* [Directions]: Put the lines of the data below into a Markdown table with the columns Row and Line, skipping blank lines and leaving the pictures out. Begin at the line that has "juan-estanislao-be…" and stop after the last line of the data.

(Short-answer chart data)
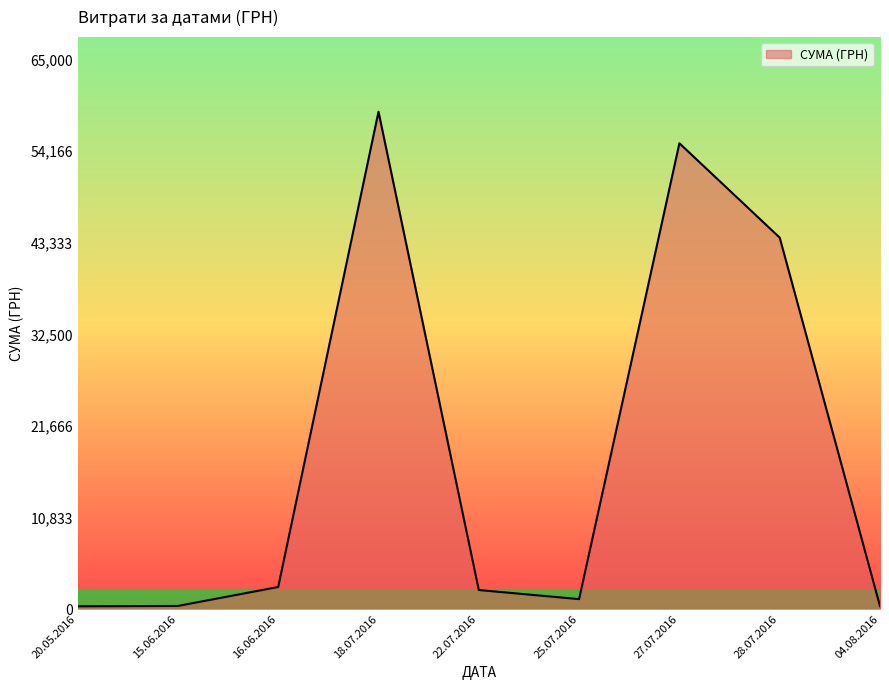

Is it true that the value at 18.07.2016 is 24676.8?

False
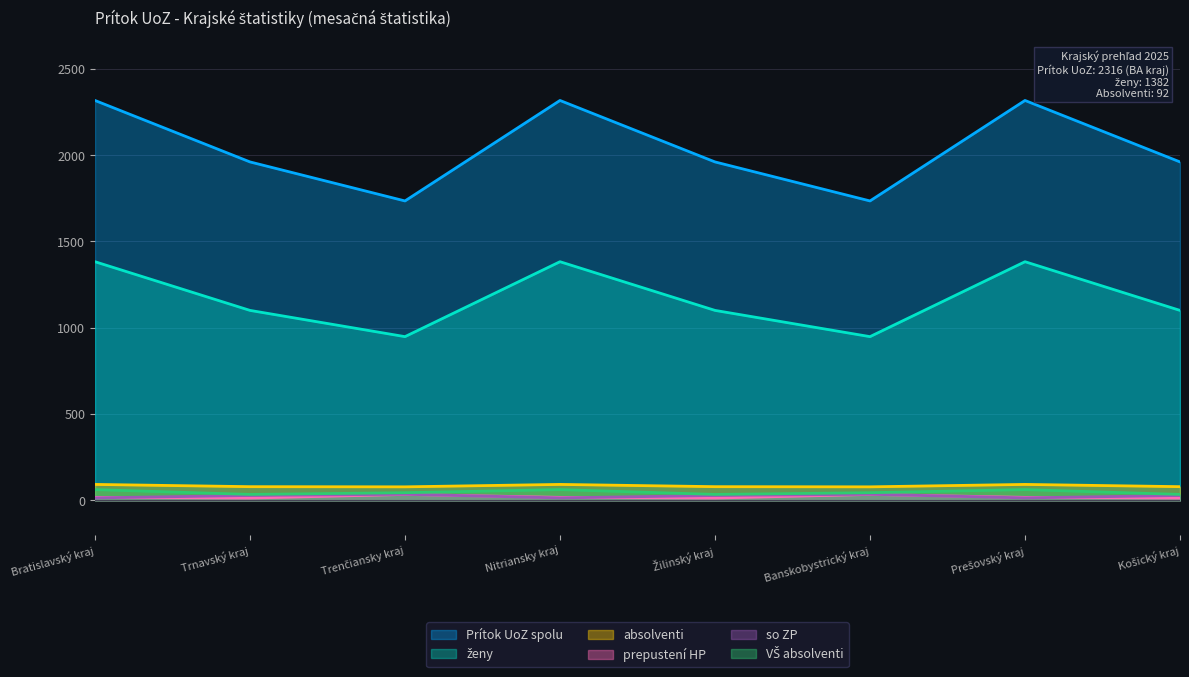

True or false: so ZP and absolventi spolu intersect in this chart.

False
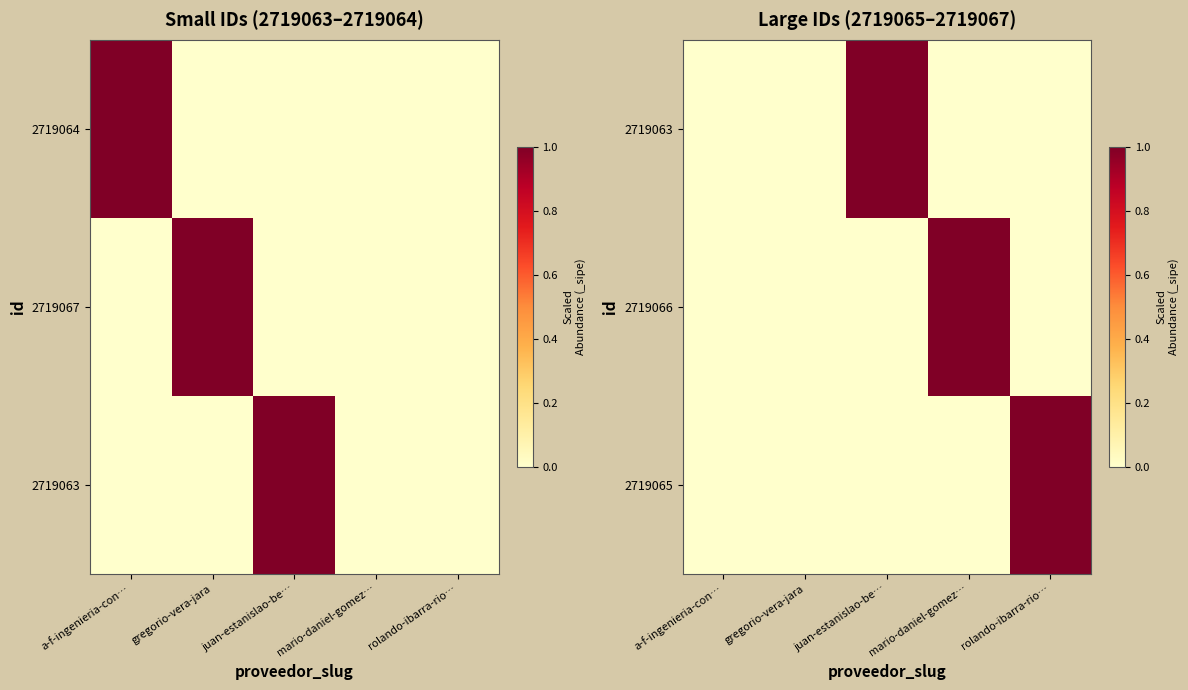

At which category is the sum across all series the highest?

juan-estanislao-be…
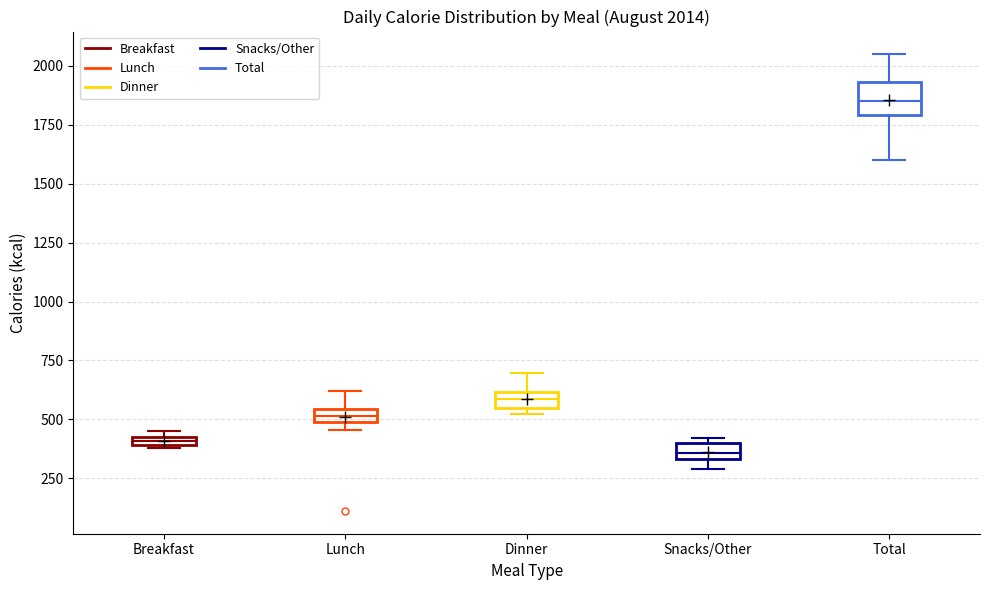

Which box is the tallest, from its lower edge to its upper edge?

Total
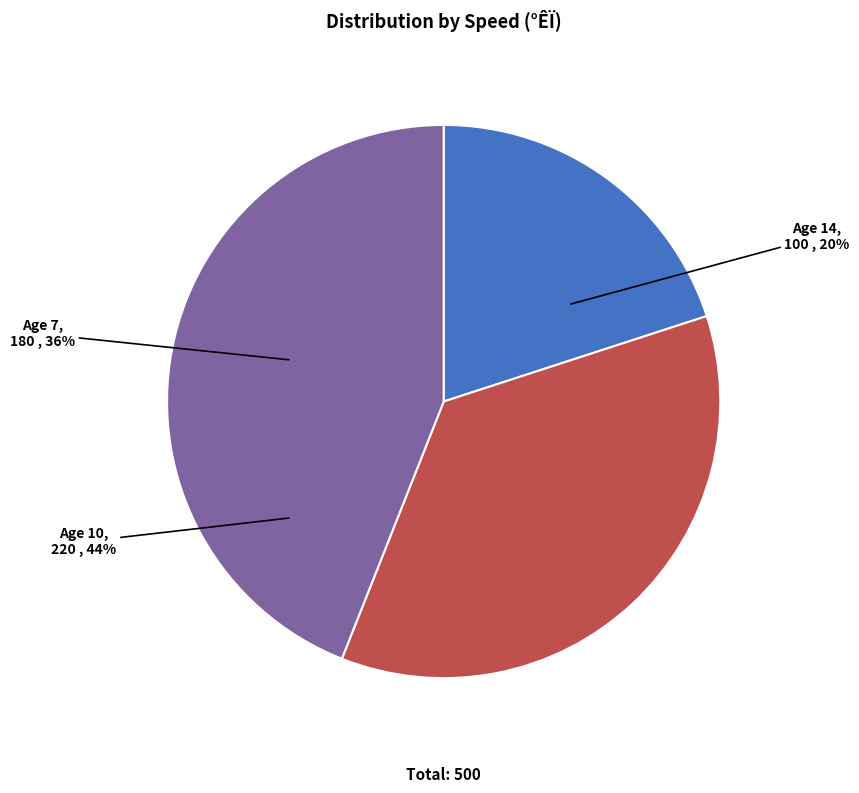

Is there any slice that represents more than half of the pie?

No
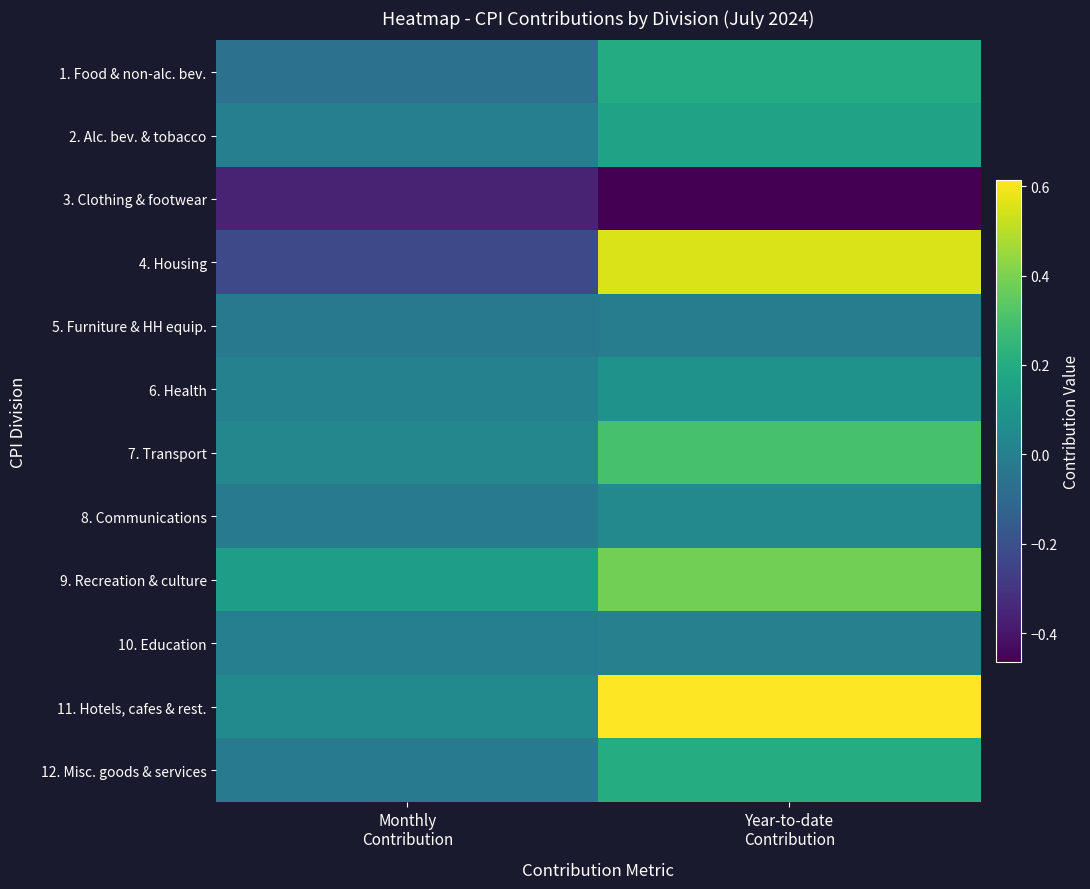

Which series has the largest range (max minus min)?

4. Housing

* [Response to the task]:
| Row | Line |
|---|---|
| 1 | juan-estanislao-be… |
| 2 | Which box is the tallest, from its lower edge to its upper edge? |
| 3 | Total |
| 4 | Is there any slice that represents more than half of the pie? |
| 5 | No |
| 6 | Which series has the largest range (max minus min)? |
| 7 | 4. Housing |